I like how Mazdas handle, but I'm not a huge fan of their interiors.
I looked at a Mazda 3 to replace my 19 year old Saab, but after 30 years of European restraint I couldn't get past the shiny zoom-zoom interior.
So new brakes and and new muffler for the Saab, in the hopes that it will last until the next generation VW Golf arrives in the US in a couple of years.
Thanks for the Ford C Max recommendation, ND. We'll try that one! & we were definitely going to drive an Impreza.
Growing up in MN, school started the day after Labor Day and ended around Jun 9. Here in CO, it ends the last day before Memorial Day and starts mid-August
So, I have this calendar that is pictures of surprising animal friends, and this month's is this picture: [link] Doesn't the dog look exactly like Benedict Cumberbatch??
Doesn't the dog look exactly like Benedict Cumberbatch??
It's a shame it's not with a hedgehog instead of an owl.
Overheard a sad conversation in the pharmacy. Two girls were out with someone who wasn't their primary caretaker--sounded like grandma, maybe. Upon hearing she could get *two* things, one of the girls (maybe 7?) rushed and grabbed a ball, about volleyball sized.
"No, not that!"
"You said two things! This is my second thing!"
"Isn't that Batman?"
"Yes..."
"I thought you liked princesses? What happened to princesses?"
"Nothing. But I want this too."
"No."
She did also later urge them to be skinny. The older one couldn't have been 13 yet.

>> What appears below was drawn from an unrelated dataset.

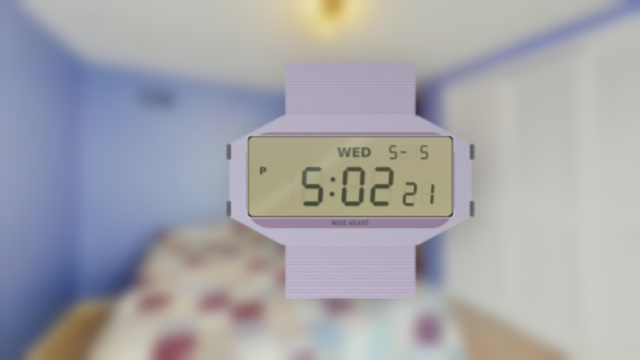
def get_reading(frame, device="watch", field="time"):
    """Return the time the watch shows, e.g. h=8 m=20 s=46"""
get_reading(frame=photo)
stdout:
h=5 m=2 s=21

My ex-team is slacking SO hard with boss and manager out of the office. They disappear for hours at a time during the day, come in late, leave early, and spend the rest of the time on the phone in Hindi while they surf ESPN.com, etc.
"I thought you liked princesses? What happened to princesses?"

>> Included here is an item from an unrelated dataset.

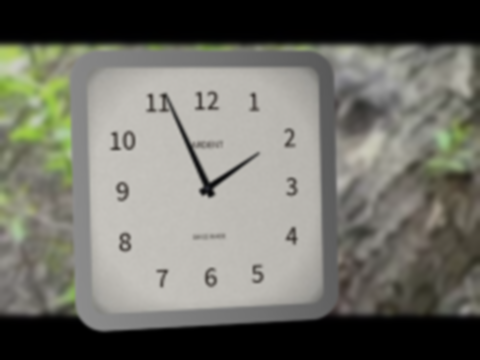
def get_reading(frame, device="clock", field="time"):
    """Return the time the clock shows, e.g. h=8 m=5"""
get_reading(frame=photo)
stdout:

"Turns out, Gramma, that Batman KICKS ALL THE PRINCESSES' ASSES!"
Whatever. Princess Leia carries a blaster.
She did also later urge them to be skinny. The older one couldn't have been 13 yet.

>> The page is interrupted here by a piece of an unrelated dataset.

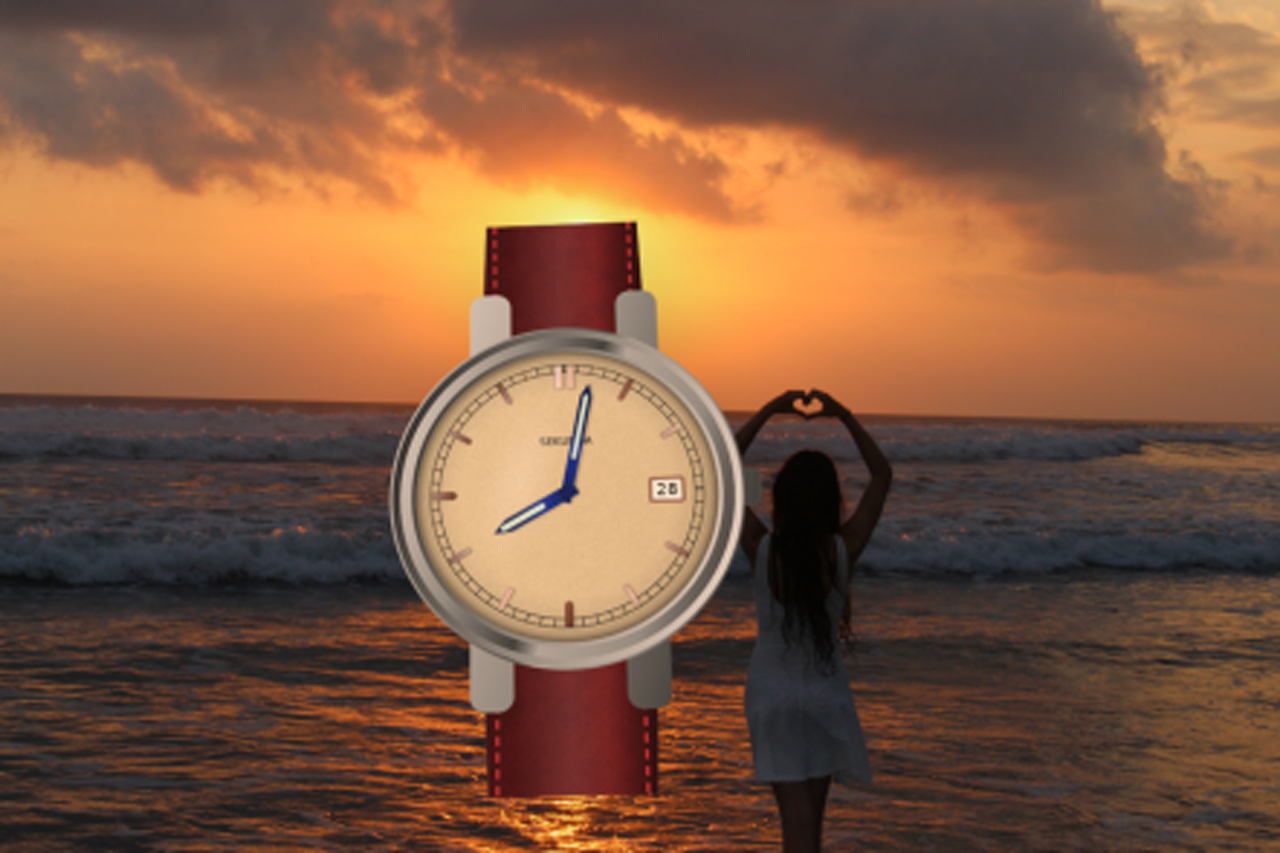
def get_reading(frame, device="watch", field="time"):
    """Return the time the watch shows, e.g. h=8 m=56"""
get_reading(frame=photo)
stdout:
h=8 m=2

The forces start early. My twins are in the three-year-old classroom at the university daycare. When I dropped them off this morning the teachers had a stack of cardboard folded "bricks" out. My boys and two girls ran over and started building a brick road to walk on. When the teacher saw them she ran over and said "Children, you can't walk on those blocks, they are made of cardboard and you are too heavy. You will squash them!"
One of my sons turned to me, beaming, and said "Daddy I getting heavy!" and his brother said "No!, me heavy, me very heavy!" and he took a muscle-man stance to illustrate.
Meanwhile, the two girls were looking at the teacher with tears in their eyes. One of them said "I not heavy, I NOT heavy, I NOT HEAVY!"
Where do these little information processors get this at age three?